Le bras de fer entre Elon Musk et OpenAI s’est encore durci avec la révélation d’une tentative de règlement avant l’ouverture du procès à Oakland. Selon un nouveau document judiciaire, Musk aurait approché Greg Brockman, président d’OpenAI, deux jours avant le début des audiences pour sonder une sortie amiable du dossier.
Cette séquence confirme que le conflit n’est pas seulement juridique ; il est aussi symbolique. Musk et OpenAI se disputent le récit fondateur de l’entreprise, sa mission et sa légitimité à devenir une société capable de lever des capitaux tout en affirmant poursuivre un objectif d’intérêt général. Dans le monde de l’IA, ce type de contentieux peut peser autant sur la réputation que sur la stratégie.
Le dossier attire d’autant plus l’attention que Microsoft reste impliqué dans l’écosystème d’OpenAI et que le procès intervient à un moment où les géants de la tech tentent d’accélérer leurs investissements dans l’IA tout en évitant les risques de gouvernance et de dépendance stratégique.

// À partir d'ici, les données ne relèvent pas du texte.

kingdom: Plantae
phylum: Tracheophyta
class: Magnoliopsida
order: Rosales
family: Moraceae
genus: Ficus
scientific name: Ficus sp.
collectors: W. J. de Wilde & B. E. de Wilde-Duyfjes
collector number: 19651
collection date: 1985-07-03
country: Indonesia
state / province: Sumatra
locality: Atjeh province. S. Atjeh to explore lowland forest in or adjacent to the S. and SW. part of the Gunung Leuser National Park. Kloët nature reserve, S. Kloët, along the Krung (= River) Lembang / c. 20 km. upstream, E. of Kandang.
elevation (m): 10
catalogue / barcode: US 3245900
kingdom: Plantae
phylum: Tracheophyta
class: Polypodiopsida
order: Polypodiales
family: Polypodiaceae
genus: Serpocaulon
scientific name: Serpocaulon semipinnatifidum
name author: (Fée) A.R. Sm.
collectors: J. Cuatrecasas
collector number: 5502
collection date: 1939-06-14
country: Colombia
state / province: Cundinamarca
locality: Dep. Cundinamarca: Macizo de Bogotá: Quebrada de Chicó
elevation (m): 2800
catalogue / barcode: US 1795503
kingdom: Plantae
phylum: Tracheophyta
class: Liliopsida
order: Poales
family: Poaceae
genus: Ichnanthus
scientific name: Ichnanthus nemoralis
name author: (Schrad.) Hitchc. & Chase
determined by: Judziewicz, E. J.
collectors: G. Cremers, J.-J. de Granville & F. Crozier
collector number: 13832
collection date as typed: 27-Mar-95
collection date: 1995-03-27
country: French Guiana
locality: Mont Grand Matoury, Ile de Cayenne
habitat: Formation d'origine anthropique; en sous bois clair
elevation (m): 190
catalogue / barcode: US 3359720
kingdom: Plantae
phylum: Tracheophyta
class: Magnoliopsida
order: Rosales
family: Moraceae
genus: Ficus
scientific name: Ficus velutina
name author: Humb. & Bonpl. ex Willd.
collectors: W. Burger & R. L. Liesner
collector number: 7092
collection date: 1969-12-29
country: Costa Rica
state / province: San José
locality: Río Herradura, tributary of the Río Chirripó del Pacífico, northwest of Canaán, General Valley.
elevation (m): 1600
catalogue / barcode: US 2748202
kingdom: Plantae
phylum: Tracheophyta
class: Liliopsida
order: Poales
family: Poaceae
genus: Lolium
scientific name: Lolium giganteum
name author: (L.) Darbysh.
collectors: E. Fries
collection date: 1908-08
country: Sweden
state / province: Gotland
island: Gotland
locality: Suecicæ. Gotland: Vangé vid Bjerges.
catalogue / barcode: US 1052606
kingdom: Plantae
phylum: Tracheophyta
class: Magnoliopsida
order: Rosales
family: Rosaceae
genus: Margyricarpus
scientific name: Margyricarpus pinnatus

La discussion n’a pas abouti. D’après la version rapportée par The Business Times à partir de Reuters, Brockman a proposé que les deux camps abandonnent leurs revendications. Musk aurait alors répliqué que lui et Sam Altman deviendraient « les hommes les plus détestés d’Amérique » si OpenAI persistait. Le ton donne la mesure d’un conflit qui dépasse désormais largement le simple désaccord commercial.
Au cœur du litige, Musk soutient qu’OpenAI a trahi sa mission initiale en passant d’une structure non lucrative à une organisation tournée vers le profit. Il accuse ses dirigeants d’avoir profité de sa contribution philanthropique et réclame des changements de gouvernance ainsi que 150 milliards de dollars de dommages et intérêts. OpenAI, Musk et son avocat n’ont pas répondu immédiatement aux sollicitations de Reuters.
Un procès devenu un affrontement sur l’avenir de l’IA
L’affaire est examinée à Oakland, devant la juge fédérale Yvonne Gonzalez Rogers. Le procès a débuté le 28 avril et doit durer plusieurs semaines. Selon les éléments rapportés, un verdict pourrait intervenir à la mi-mai. Sam Altman, Greg Brockman et le directeur général de Microsoft, Satya Nadella, devraient être appelés à témoigner plus tard dans le mois.
Dans sa déposition, Musk a aussi expliqué qu’il n’avait lu que l’intitulé d’un term sheet de 2017 lié à la transition d’OpenAI vers une structure commerciale, et non les détails du document. Ce point est important : il illustre à quel point la bataille judiciaire porte autant sur des actes fondateurs et des engagements initiaux que sur la gouvernance actuelle de la société.
Pourquoi cette tentative d’accord compte
Le fait même que Musk ait cherché un compromis avant l’ouverture du procès montre que la voie judiciaire n’est pas seulement un affrontement idéologique ; c’est aussi une tentative de peser sur le rapport de force autour d’une des entreprises les plus influentes de l’IA. Mais l’épisode confirme surtout que ni Musk ni OpenAI ne semblent prêts à céder sur la question centrale : qui contrôle la direction d’un acteur devenu essentiel dans la course à l’intelligence artificielle.
Pour le public comme pour l’industrie, le dossier a pris une portée qui dépasse la rivalité personnelle entre Musk et Altman. Il pose une question très concrète sur la manière dont les champions de l’IA peuvent évoluer, lever des fonds et rester fidèles à leur mission initiale quand la pression financière, concurrentielle et juridique devient immense.